All this time Delapine had remained motionless with his eyes fixed like a carved Buddha. At length he leaned over and whispered to Renée, who immediately transferred the maximum stakes to three fresh numbers and different squares.
The whole thing was done so quietly and so unobtrusively that only an onlooker who had been specially regarding him could have noticed that Delapine had made the slightest movement.
Occasionally he would take half-a-dozen gold pieces and rapidly throw them on to as many squares or numbers, without troubling his head in the least as to whether they won or lost.
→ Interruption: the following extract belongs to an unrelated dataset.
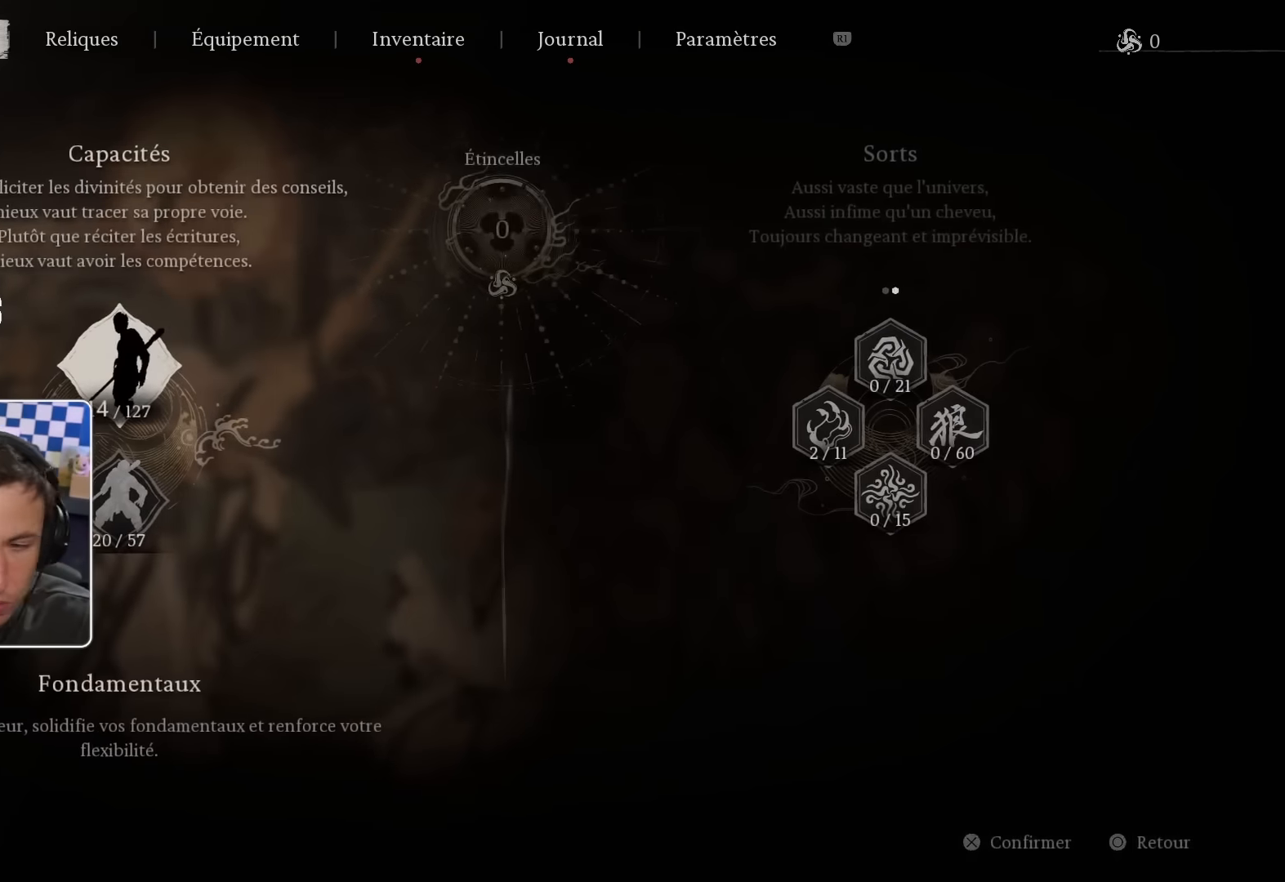
{"buttons": [], "left_stick": "center", "right_stick": "center", "events": [[17, "SQUARE", "down"], [167, "SQUARE", "up"]]}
But Renée was winning so fast that she became the centre of attraction for the crowd which grew more and more dense at the table, little dreaming that it was the quiet professor at her side and not the player herself who was manipulating the stakes, and who was responsible for all her marvellous good fortune.
Strangely enough, Delapine lost his own little stakes more often than he won, as he allowed them to remain on any squares they chanced to fall on. Now and again a coin would drop on the line between two squares—à cheval—or covering four numbers—en carré. Sometimes the croupier would sweep them into the bank—sometimes Delapine would receive eleven or eight times his stake. When this happened he would quietly pick up his winnings so as to compensate for his other losses, but as often as not he did not trouble to collect his winnings, but allowed them to remain on the table until they were swept off by the remorseless rake.
"Look at that fool of a man," whispered one of the lady players, pointing to Delapine. "He sits there staring at the wheel like an idiot, and actually forgot to take up his money, and now it's all swept away. What a fool. Well, it serves him right."
"Yes," replied her companion, "he's evidently a bit soft in the head. What a pity he didn't ask me to play for him."